◆ 元の記事
障がい者の対話支援へ。読唇術向けデータセット開発
九州工業大学の斉藤剛史教授と明治大学の森勢将雅専任准教授らはSSS合同会社(仙台市宮城野区)と共同で、読唇術用のデータセットを開発した。唇の動きと発話文を人工知能(AI)技術で学習すると、音声のないデータでも何を話したかが読み解けると期待される。無声データの解析や障がい者のコミュニケーション支援などの技術開発の基盤としていく。
小説や記事など424の文章を読み上げる3444の動画でデータセットを作製した。映像は全部で5時間50分。唇周辺の動画とテキスト、音素、軽音節、母音を時刻同期してひも付けした。
話者6人のうち3人が声優で、同じ文章に甘い声音や怒った声音などの感情を込めて読んだ。唇の動きに感情の情報が含まれるため、単純にテキストを出力するだけでなく、感情の成分を読み出せる可能性がある。

◆ 作業内容
(a) 読唇術データセットの記事について、次の問いに答えること。
(i) 大学の研究者らと共同でデータセットを開発した企業はどこか。
(ii) データセットの映像は全部で何時間何分か。
(iii) 話者6人のうち、声優は何人か。
(b) 読唇術データセットの記事を、最後の文の後から書き継いでください。

◆ 提供データ
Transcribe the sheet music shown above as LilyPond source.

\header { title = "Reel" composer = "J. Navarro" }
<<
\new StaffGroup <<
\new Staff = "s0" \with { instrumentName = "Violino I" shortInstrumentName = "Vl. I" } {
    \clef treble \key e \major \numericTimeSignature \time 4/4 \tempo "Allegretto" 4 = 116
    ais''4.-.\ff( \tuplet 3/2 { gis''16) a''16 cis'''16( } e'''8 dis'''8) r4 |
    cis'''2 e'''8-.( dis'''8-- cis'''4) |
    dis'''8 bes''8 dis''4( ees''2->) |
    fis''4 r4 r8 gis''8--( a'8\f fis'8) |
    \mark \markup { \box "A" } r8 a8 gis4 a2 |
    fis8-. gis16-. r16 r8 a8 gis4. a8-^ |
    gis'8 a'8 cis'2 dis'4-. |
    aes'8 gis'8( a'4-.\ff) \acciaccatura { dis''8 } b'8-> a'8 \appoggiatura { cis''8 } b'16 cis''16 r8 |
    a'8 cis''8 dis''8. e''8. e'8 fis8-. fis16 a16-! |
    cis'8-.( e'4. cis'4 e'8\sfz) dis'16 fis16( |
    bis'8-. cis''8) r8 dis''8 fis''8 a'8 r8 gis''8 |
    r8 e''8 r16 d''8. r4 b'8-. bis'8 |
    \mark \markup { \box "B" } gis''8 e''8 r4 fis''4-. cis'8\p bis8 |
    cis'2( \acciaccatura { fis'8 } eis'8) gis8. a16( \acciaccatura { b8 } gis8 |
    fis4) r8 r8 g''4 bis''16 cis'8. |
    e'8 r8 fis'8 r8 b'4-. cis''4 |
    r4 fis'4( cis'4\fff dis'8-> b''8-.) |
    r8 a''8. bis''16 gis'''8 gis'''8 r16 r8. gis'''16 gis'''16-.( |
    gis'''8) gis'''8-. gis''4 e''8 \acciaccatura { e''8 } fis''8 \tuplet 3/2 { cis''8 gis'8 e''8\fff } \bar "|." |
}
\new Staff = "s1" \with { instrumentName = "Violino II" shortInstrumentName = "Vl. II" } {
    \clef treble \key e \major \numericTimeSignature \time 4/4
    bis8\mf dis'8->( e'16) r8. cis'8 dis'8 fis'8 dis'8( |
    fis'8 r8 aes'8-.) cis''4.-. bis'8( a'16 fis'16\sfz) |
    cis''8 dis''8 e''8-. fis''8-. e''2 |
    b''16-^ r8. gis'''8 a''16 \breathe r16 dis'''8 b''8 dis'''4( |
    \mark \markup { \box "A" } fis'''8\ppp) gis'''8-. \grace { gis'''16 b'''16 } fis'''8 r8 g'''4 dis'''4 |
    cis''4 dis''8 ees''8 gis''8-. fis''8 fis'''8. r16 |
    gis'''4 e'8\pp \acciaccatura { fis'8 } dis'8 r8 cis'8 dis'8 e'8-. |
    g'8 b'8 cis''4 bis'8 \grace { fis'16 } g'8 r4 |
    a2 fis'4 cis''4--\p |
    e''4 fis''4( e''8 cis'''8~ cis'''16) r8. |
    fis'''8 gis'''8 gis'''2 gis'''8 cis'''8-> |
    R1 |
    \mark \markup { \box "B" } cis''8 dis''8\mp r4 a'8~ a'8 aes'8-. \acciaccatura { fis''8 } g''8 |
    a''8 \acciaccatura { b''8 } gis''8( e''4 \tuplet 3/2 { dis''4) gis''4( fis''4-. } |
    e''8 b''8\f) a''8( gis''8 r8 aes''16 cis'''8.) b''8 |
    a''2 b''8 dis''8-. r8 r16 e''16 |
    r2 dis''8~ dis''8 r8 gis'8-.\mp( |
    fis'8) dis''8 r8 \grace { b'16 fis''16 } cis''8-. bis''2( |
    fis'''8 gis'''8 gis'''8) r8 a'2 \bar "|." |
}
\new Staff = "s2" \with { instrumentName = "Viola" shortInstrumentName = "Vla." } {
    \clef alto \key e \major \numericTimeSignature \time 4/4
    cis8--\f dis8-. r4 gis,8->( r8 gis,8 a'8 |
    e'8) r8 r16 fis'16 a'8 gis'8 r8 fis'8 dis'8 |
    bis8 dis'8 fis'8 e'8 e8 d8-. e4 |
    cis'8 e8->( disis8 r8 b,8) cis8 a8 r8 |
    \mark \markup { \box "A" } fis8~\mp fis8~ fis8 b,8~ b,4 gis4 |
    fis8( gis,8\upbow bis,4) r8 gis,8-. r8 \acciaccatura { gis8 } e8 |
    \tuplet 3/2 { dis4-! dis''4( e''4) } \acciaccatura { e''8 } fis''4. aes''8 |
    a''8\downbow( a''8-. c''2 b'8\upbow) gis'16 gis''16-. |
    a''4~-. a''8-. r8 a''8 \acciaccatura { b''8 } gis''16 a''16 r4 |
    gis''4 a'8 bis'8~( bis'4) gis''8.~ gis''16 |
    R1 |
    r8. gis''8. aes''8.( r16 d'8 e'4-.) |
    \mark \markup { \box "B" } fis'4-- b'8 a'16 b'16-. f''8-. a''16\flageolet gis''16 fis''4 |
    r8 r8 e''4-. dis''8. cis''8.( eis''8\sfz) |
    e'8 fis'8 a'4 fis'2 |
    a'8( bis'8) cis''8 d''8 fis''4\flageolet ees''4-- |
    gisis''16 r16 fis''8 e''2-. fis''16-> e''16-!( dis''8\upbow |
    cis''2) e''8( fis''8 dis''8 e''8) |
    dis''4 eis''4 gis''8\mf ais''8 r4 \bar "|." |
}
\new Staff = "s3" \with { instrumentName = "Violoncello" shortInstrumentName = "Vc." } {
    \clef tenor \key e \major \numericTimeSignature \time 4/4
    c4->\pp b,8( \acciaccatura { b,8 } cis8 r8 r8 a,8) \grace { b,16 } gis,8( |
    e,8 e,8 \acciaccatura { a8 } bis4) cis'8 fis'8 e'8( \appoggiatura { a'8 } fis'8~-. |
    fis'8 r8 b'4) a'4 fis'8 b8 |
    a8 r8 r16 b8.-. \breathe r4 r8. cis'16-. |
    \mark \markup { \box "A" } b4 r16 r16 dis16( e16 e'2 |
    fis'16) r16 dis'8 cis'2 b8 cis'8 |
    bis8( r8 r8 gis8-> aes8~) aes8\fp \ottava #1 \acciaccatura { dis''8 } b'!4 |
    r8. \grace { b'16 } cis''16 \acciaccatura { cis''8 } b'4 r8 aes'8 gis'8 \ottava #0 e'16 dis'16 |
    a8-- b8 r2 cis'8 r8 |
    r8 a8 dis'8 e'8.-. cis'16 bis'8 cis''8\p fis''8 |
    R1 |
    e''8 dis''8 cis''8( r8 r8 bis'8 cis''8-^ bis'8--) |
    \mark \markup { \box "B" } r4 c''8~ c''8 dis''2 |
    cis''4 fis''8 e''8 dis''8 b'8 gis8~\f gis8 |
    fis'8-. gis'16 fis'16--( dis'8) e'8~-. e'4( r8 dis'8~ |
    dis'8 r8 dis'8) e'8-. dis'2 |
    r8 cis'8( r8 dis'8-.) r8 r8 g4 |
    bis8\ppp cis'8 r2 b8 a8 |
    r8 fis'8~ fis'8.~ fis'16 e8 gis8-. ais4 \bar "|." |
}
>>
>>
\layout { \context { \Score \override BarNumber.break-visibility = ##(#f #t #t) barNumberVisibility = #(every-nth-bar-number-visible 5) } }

◆ 解答一覧
(a)
(i) SSS合同会社(仙台市宮城野区)
(ii) 5時間50分
(iii) 3人

(b)
文章を読むデータセットは、単語を読むデータセットに比べ単語の前後のつながりで表情が変わる。より自然に近い発話データになる。読唇術へのAI利用は読唇精度が5割程度と高くない。これは学習させるデータ量が少ないためで、AIのアルゴリズムよりもデータ量が課題になっているという。
日本語のデータセットは英語のものよりも不足している。英語で読唇精度の高い学習済みモデルができれば、日本語の小さなデータセットでも転移学習で読唇精度を上げられる可能性がある。読唇術は声帯を失った患者のコミュニケーション支援や、フィールドのスポーツ選手の音声復元などの用途がある。